Relating all this back to the Gnostic thing, there’s this idea in Americanness more broadly that beautiful symbols are worth more than practical results.  One first female x is worth more than better living conditions and social status for women in general.  In many ways the ridiculous left half of the political aisle is just taking that symbolism-love to its natural extremes.

But so does the right half, with their retreats into more and more disordered private spheres, constantly clinging to individual symbolic examples of how those spheres are perfectly functional and an effective substitute for numerous public goods.

What alt-right criticism of “cuckservatives” fumbles at is this long-range outcome of being worn down by that endless retreat into being unable to consider anything other than beautiful loserdom as your lot in this life.  Of course they commit their own gnostic errors with the over-emphasis on protests and populist politicking.

But as I watch God-fearing, pro-life Christians debate supporting the ($(@#*@$* Libertarian Party because oh golly gee that Trump feller is sCArY, I find this core gnostic tendency irritating and stupid.  I do have pity and sympathy because understanding where it comes from means it makes sense, but other people around them without that information will just think that Christians and especially Republican-voting ones are ignorant and hypocritical once again.

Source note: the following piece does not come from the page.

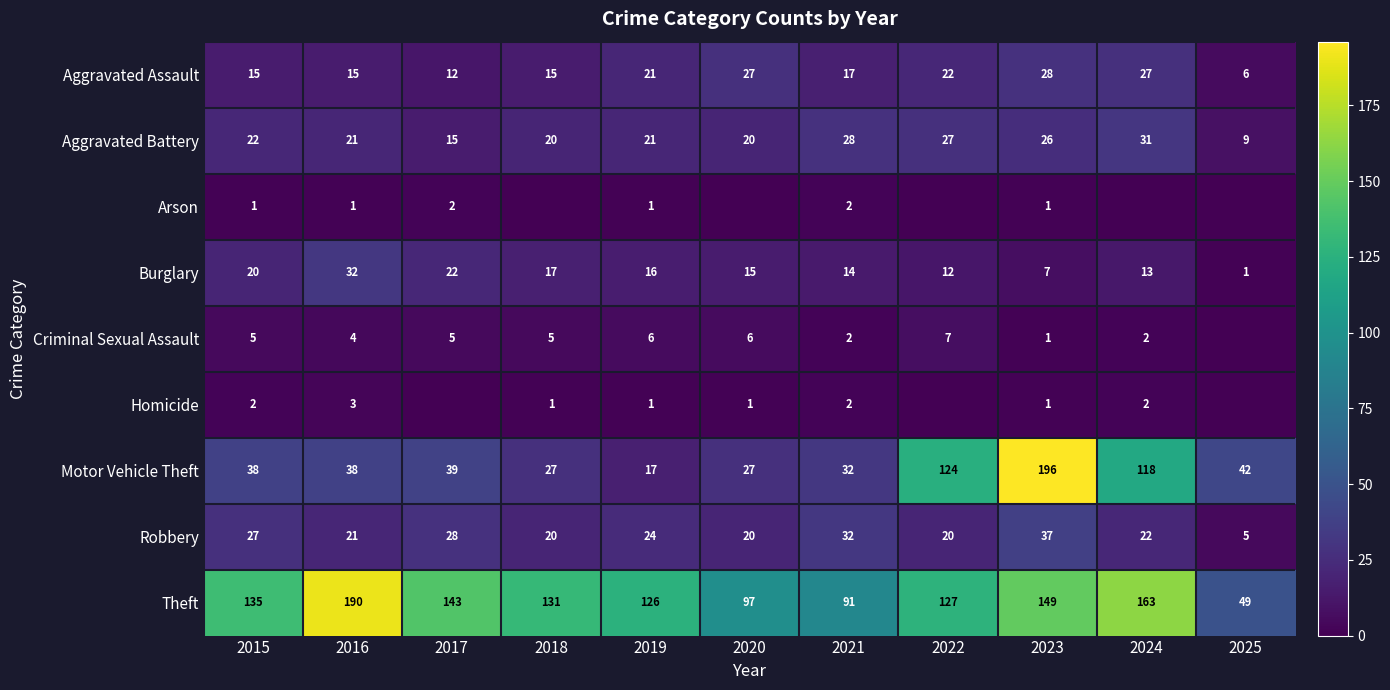

Which category has the lowest value across all series?

2018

Oh, this is also why the SAHM situation is so hopeless.  Gnostic American SAHMs fall in love with obviously fake personas crafted by narcissists who tell them that they should feel great about getting a second load of laundry in that day precisely so they never feel they can ask for real society-wide or even family-wide support and assistance.  That woman obviously isn’t out thar a farm wifin’ in such expensive hair styles and clothes, but yet women who are truly struggling believe her to be a role model and “honest, authentic” wife and mother.  And they believe because they get caught up in the charismatic pantheism that says you should spend your time cheering the presence of God in a floorboard you’re scrubbing and that this will grant you a state of bliss and spiritual uplift no matter how much drudging your days seem to pile up.

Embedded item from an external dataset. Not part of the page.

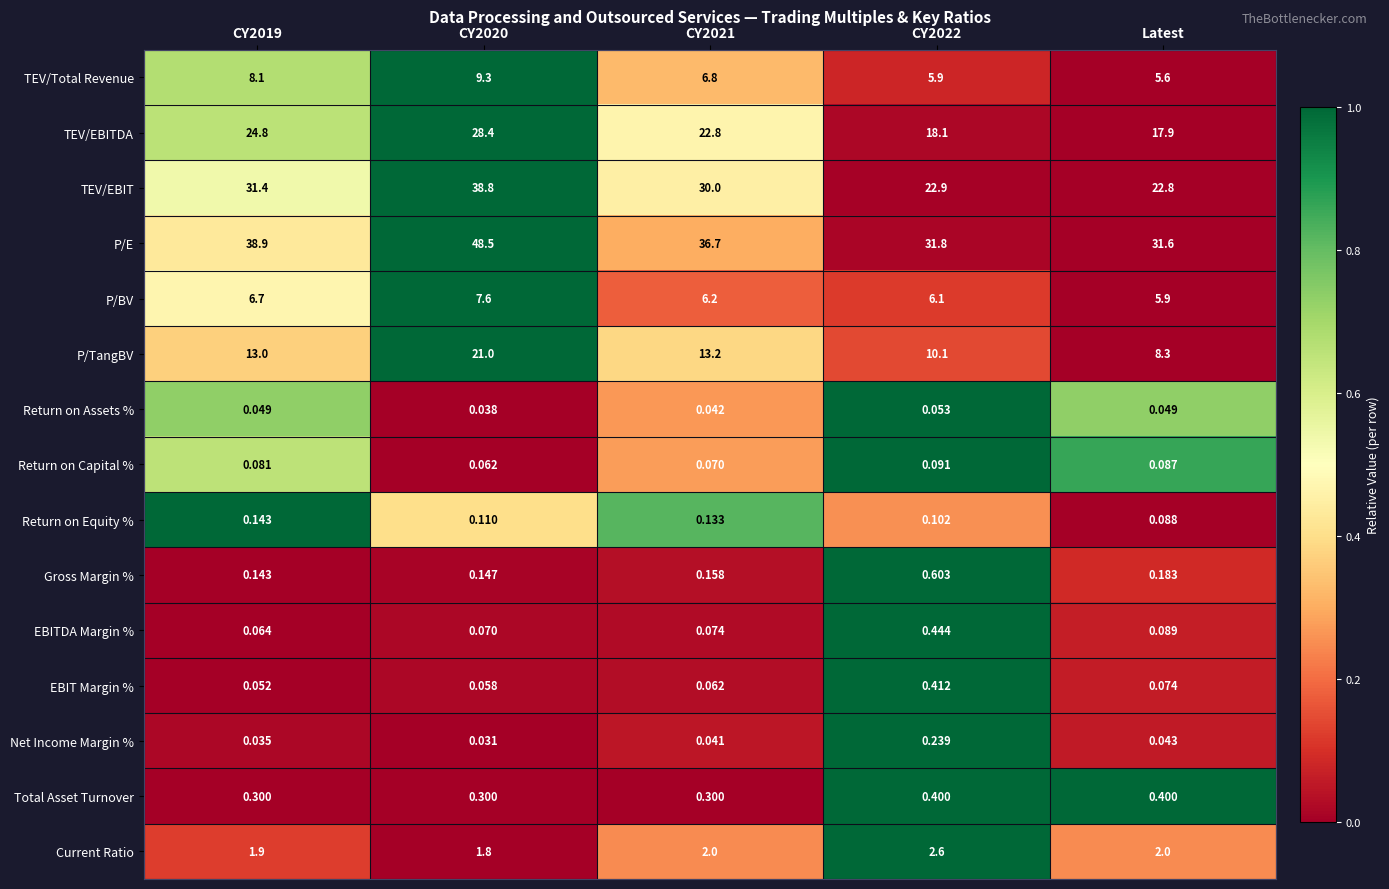

What is the maximum value shown in the chart?

48.5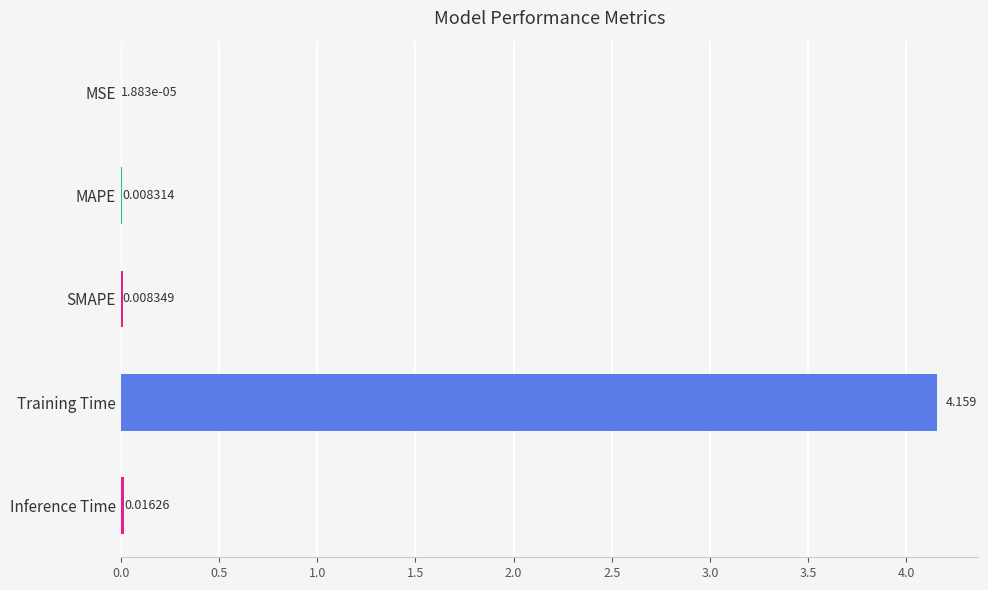

At which label is the value closest to 2?

Inference Time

The idea that a lot of SAHMs just have a technical problem and a maid twice a month or whatever would suddenly improve their personal quality of life and improve their families’ lives as well, this idea is too…practical.  Too concrete, not airy enough, not promising spiritual ecstasy in the middle of screaming kids and chopped hot dog dinners.

Because as Frontier-Americans disproportionately, conservatives bring to their version of Gnostic Americanism the unformed immaturity of a child, as the frontier mythos is entirely shaped by children’s views of the frontier.  The Little House books are the Ur-example.  The numerous adult memoirs never became mythical in American society, only the stuff written from the perspective of children and teenagers.

The Frontier was a massive subsidized LARP project and just because it was a game that could kill you doesn’t make it any less hugely subsidized and welfarist.

Anyway this is very much a beginning, as ever.